Work request >> Give the text of the rows as a Markdown table with two columns, "No." and "Text". Start at the beginning of the rows and end at the line that contains "sollte flexibel nutzbar sein, sodass alle". Number each line, leave out blank lines and pictures, and include nothing else.
—————
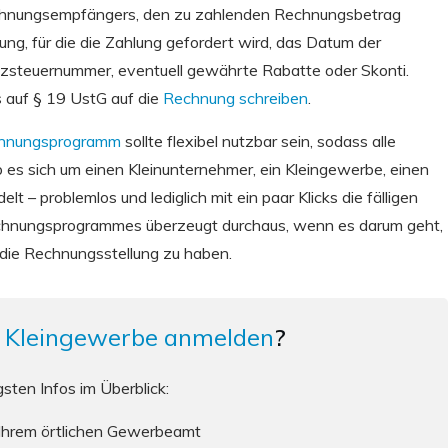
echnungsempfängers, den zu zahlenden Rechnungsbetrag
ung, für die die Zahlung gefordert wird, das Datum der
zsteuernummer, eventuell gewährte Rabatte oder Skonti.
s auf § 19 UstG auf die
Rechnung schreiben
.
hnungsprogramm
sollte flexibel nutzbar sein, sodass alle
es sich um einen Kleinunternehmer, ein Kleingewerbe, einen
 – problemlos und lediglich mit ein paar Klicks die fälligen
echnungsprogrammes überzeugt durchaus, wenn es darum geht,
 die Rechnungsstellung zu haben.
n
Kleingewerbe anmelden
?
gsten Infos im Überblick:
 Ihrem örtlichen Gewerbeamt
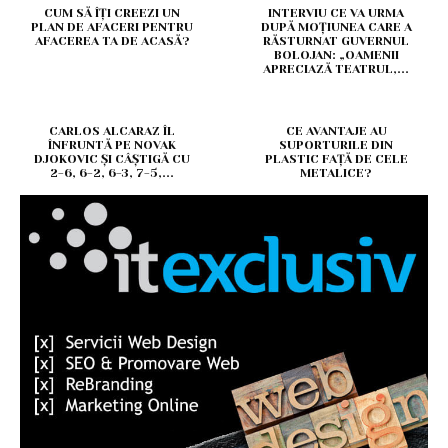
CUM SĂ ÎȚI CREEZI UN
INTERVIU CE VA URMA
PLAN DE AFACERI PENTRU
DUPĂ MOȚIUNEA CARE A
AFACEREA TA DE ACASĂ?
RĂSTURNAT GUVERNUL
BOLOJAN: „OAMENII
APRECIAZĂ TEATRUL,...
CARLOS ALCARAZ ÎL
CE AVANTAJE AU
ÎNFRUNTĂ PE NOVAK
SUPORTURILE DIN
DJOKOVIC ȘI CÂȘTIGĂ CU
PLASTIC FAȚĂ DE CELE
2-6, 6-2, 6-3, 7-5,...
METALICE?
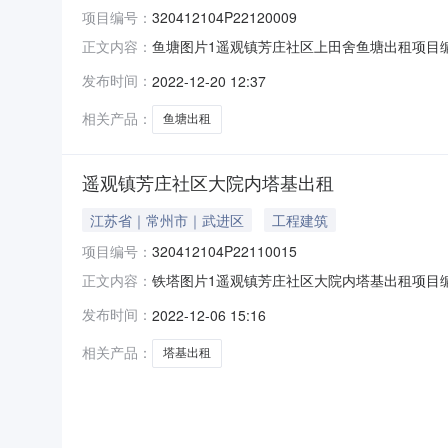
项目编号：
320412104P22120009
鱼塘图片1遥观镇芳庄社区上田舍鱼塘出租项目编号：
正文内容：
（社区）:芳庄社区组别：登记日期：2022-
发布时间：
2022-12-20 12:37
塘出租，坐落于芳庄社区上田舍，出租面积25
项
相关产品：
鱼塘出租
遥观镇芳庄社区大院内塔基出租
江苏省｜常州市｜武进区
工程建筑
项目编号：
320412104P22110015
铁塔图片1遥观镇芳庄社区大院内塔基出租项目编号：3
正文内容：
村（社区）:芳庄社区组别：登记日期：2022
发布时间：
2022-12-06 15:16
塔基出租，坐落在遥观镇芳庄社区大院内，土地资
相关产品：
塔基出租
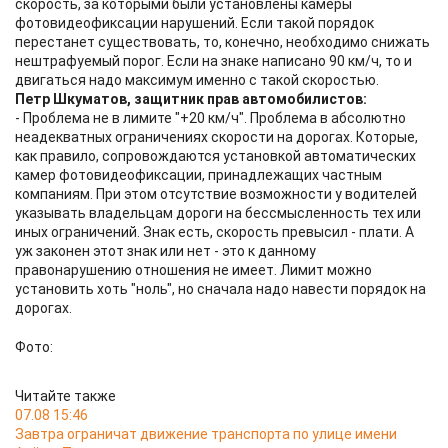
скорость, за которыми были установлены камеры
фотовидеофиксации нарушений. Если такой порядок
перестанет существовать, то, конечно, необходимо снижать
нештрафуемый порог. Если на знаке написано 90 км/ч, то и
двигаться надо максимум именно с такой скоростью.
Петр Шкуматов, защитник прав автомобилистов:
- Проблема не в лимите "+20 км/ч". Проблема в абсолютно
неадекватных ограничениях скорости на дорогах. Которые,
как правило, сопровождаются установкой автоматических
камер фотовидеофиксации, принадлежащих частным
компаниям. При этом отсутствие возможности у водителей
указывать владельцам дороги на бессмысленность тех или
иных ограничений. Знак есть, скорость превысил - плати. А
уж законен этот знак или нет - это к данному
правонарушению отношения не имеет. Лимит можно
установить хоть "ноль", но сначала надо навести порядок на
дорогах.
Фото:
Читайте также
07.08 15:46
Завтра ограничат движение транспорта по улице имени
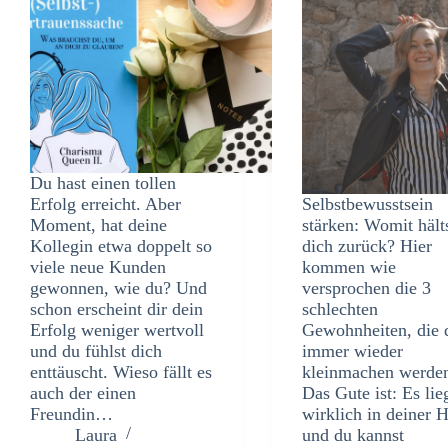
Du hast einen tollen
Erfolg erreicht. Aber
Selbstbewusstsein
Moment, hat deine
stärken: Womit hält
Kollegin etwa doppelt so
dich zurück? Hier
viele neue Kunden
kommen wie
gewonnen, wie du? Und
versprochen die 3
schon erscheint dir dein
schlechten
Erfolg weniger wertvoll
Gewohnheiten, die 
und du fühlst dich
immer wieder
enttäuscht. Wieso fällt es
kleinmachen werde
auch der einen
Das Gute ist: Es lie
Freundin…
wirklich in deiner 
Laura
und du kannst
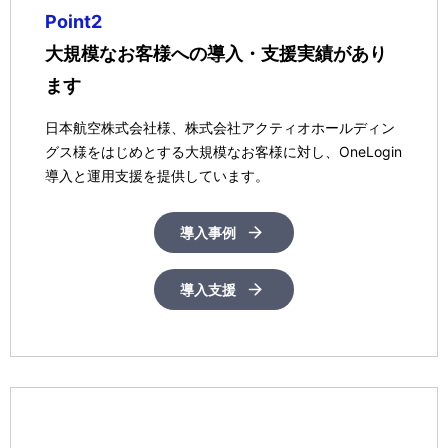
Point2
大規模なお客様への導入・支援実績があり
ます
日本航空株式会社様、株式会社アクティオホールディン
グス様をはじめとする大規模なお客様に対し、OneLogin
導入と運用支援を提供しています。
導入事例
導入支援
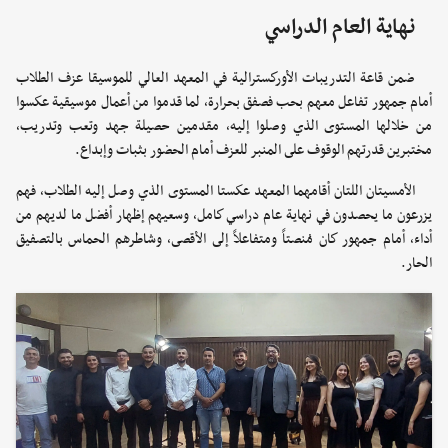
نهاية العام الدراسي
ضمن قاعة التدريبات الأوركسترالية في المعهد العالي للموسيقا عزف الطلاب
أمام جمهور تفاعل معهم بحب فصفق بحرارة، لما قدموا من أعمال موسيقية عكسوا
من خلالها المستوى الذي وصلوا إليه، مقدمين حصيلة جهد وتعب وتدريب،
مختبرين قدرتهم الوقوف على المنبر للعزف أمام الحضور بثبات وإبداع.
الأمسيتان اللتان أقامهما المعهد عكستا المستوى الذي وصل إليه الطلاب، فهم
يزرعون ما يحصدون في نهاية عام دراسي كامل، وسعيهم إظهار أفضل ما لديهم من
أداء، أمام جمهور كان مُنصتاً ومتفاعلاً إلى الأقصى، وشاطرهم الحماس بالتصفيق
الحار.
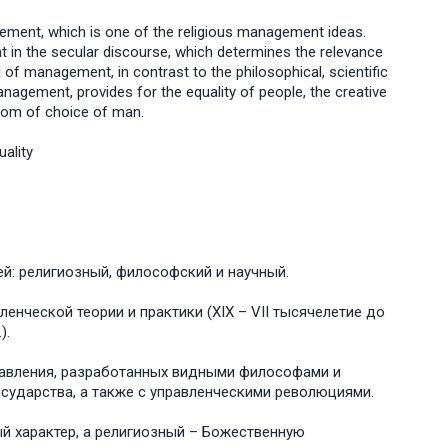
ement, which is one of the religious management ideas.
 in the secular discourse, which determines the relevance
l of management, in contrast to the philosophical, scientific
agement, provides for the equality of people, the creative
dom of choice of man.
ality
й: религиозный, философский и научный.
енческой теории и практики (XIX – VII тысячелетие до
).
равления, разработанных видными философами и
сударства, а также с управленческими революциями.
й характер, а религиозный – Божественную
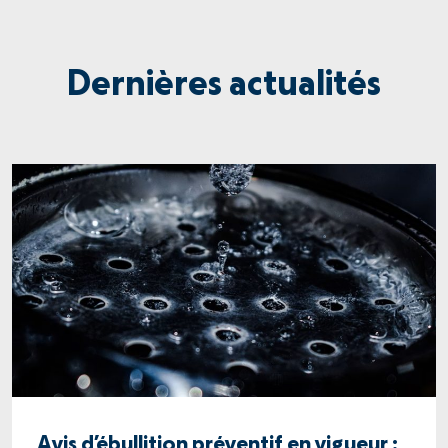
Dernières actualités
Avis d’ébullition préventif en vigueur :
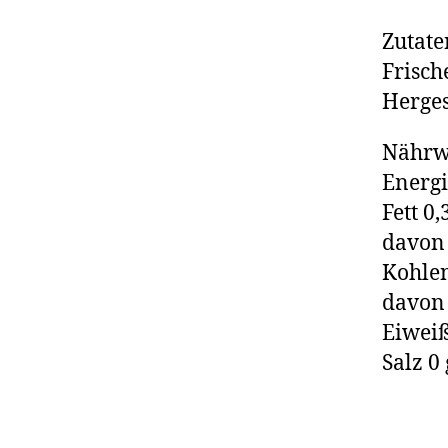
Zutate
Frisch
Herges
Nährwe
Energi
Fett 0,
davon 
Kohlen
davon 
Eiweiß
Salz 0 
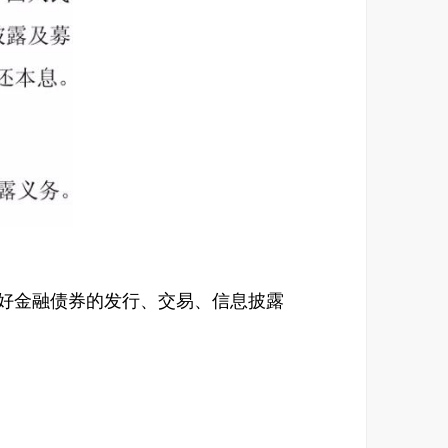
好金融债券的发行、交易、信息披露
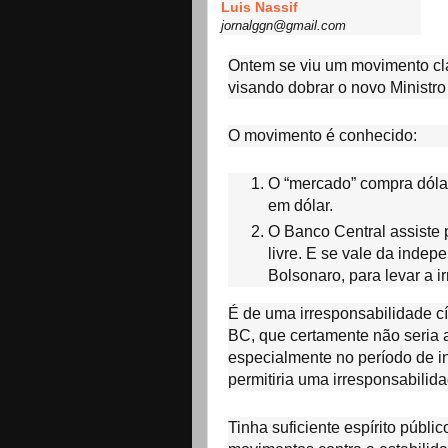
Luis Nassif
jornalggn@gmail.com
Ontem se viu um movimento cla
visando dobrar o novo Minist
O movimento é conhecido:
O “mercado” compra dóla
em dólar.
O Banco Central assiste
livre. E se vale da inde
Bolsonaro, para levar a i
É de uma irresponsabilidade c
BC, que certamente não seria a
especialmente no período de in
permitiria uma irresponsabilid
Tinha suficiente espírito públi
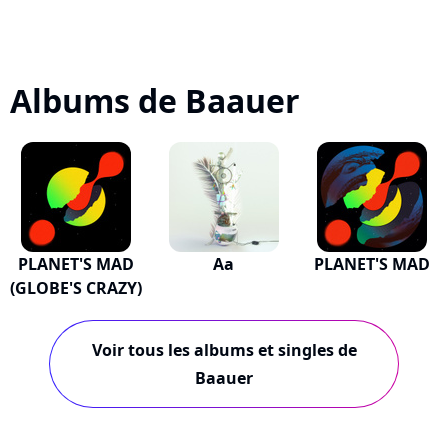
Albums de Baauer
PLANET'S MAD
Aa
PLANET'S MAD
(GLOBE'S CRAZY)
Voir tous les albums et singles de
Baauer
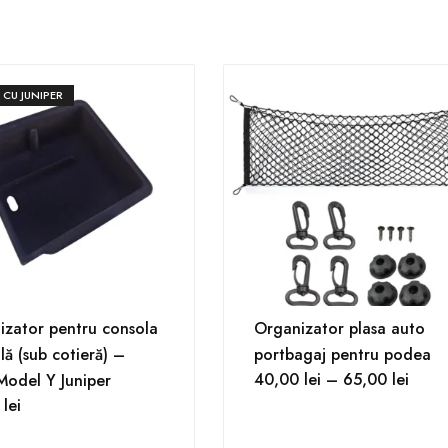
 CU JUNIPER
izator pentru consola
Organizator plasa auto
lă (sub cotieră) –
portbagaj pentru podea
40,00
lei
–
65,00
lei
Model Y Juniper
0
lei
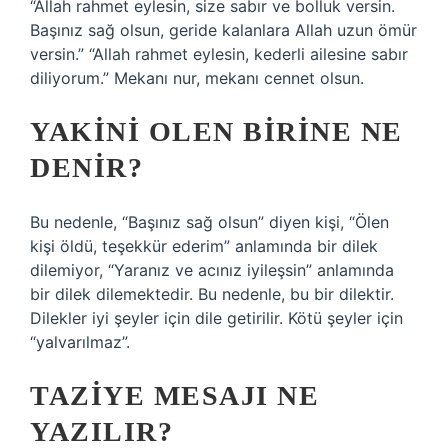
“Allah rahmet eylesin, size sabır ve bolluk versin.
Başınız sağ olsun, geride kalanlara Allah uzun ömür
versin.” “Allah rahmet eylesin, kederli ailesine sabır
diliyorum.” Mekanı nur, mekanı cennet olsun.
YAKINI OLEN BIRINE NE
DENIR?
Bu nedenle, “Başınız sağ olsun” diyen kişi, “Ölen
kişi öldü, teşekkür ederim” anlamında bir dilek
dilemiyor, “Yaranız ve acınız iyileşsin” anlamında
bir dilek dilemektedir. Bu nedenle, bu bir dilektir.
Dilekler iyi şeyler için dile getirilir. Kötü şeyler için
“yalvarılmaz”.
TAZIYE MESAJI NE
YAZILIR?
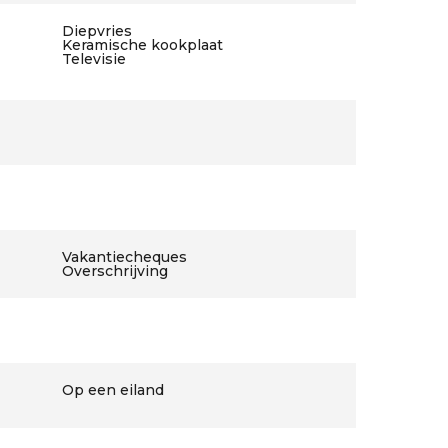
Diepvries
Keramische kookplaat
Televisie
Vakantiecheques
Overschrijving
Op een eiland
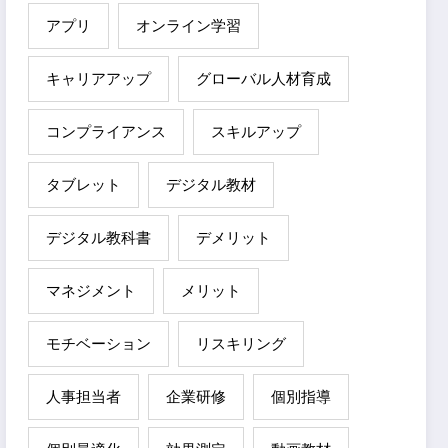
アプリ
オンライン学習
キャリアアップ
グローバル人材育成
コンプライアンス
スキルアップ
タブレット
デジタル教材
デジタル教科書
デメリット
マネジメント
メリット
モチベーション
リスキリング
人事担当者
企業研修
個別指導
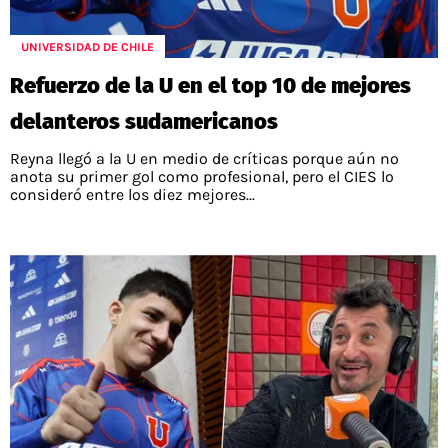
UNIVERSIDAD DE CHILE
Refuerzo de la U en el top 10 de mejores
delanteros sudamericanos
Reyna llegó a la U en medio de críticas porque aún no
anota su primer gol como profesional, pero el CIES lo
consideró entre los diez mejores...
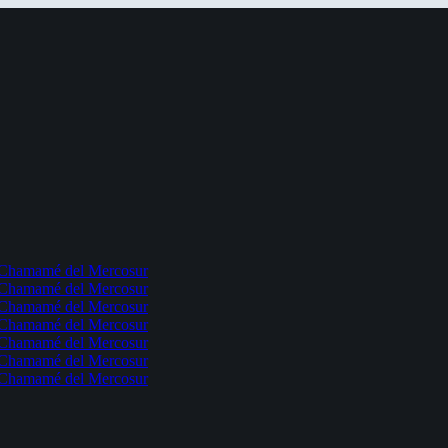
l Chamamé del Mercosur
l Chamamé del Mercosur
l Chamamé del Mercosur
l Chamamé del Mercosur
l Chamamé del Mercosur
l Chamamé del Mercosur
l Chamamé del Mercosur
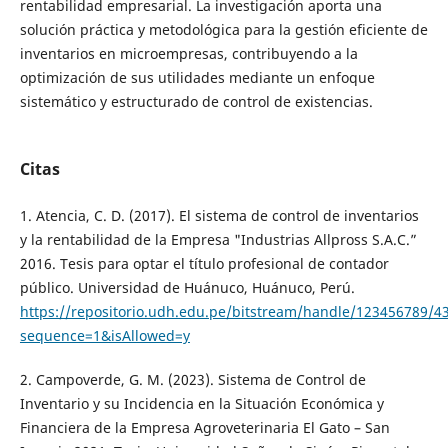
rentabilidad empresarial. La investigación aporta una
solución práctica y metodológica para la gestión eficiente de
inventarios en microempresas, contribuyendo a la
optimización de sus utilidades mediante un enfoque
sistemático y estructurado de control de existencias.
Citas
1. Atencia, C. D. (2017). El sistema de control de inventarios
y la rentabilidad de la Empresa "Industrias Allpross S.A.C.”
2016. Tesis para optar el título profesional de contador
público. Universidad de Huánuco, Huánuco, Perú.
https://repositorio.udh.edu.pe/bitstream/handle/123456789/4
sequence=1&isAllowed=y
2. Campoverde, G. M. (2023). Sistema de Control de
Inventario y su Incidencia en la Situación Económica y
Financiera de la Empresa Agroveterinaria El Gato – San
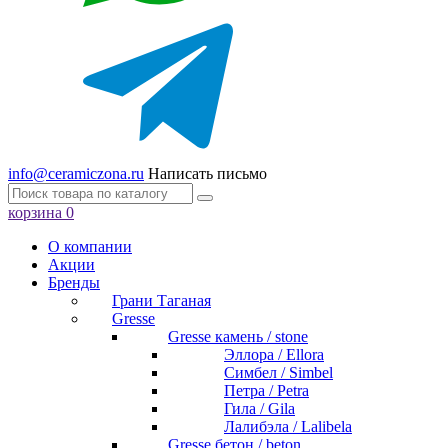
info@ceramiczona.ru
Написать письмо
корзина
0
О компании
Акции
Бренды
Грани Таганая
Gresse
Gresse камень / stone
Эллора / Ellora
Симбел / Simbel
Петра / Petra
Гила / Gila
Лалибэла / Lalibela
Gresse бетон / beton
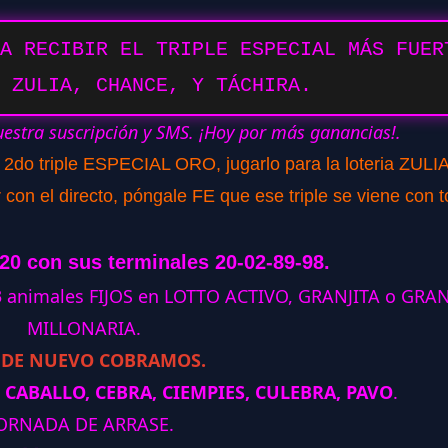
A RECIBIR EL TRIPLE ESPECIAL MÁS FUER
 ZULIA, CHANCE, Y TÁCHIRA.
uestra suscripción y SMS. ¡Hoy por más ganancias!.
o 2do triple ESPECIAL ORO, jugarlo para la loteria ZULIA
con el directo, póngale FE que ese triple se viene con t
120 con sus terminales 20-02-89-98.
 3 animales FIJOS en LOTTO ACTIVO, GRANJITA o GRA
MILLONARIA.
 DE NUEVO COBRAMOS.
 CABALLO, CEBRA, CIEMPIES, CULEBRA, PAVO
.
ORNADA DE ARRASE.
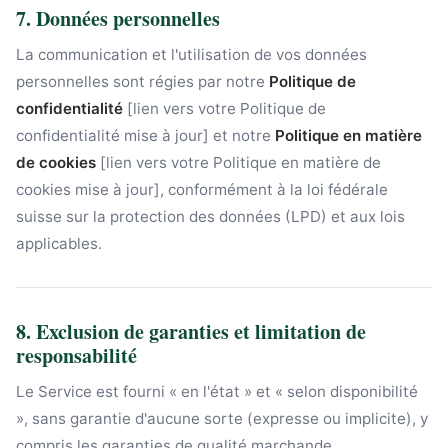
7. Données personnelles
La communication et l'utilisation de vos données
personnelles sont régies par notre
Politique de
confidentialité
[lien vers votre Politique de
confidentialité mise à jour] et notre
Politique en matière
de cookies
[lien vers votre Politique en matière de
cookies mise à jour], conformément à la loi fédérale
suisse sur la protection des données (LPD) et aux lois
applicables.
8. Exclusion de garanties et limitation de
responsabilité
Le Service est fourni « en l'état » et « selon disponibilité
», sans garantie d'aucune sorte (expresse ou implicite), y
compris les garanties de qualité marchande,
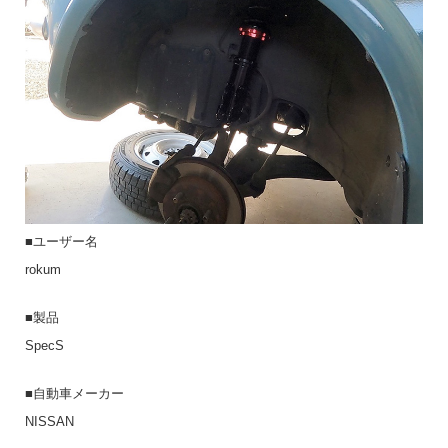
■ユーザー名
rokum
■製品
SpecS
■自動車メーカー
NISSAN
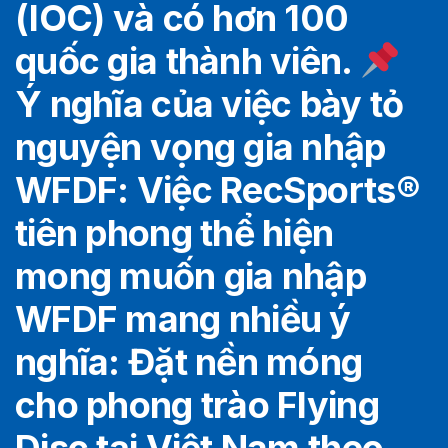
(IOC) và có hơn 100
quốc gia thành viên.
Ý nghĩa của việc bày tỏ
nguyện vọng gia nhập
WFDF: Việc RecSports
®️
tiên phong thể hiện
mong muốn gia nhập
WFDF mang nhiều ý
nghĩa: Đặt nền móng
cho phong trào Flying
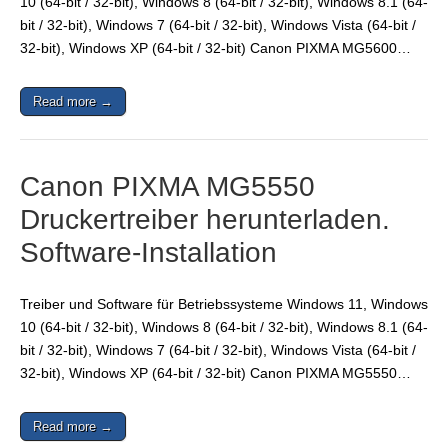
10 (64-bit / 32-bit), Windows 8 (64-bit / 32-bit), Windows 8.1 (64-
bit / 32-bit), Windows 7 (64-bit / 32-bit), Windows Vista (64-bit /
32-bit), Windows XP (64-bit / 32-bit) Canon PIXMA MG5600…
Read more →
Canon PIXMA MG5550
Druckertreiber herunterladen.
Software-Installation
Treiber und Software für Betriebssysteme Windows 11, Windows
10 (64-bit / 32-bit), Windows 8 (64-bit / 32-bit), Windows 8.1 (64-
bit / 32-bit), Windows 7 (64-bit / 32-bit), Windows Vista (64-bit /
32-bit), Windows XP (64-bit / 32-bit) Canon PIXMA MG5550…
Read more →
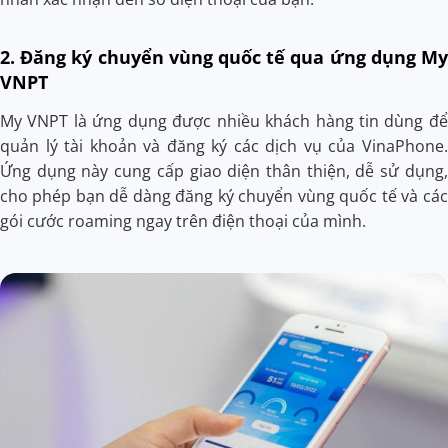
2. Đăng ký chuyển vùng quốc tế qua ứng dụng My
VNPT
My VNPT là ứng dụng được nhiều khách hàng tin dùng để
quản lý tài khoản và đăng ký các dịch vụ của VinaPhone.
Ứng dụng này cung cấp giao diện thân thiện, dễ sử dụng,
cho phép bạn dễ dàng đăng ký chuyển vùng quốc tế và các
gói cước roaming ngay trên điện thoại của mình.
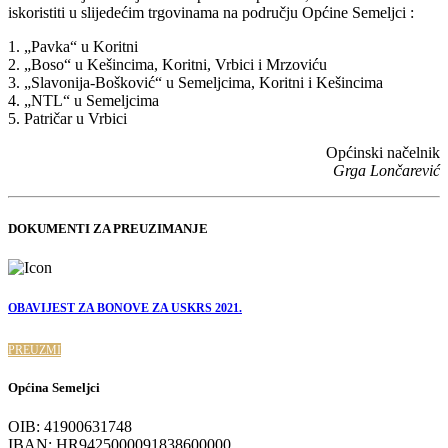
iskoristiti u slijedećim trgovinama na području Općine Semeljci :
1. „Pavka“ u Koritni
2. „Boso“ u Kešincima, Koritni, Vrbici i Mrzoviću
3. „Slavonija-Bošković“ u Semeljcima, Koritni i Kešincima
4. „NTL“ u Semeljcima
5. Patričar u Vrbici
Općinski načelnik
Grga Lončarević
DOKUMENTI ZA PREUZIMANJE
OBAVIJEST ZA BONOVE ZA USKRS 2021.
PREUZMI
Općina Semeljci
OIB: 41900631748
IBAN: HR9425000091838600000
—————
Exercise solution >>
| No. | Text |
|---|---|
| 1 | echnungsempfängers, den zu zahlenden Rechnungsbetrag |
| 2 | ung, für die die Zahlung gefordert wird, das Datum der |
| 3 | zsteuernummer, eventuell gewährte Rabatte oder Skonti. |
| 4 | s auf § 19 UstG auf die |
| 5 | Rechnung schreiben |
| 6 | . |
| 7 | hnungsprogramm |
| 8 | sollte flexibel nutzbar sein, sodass alle |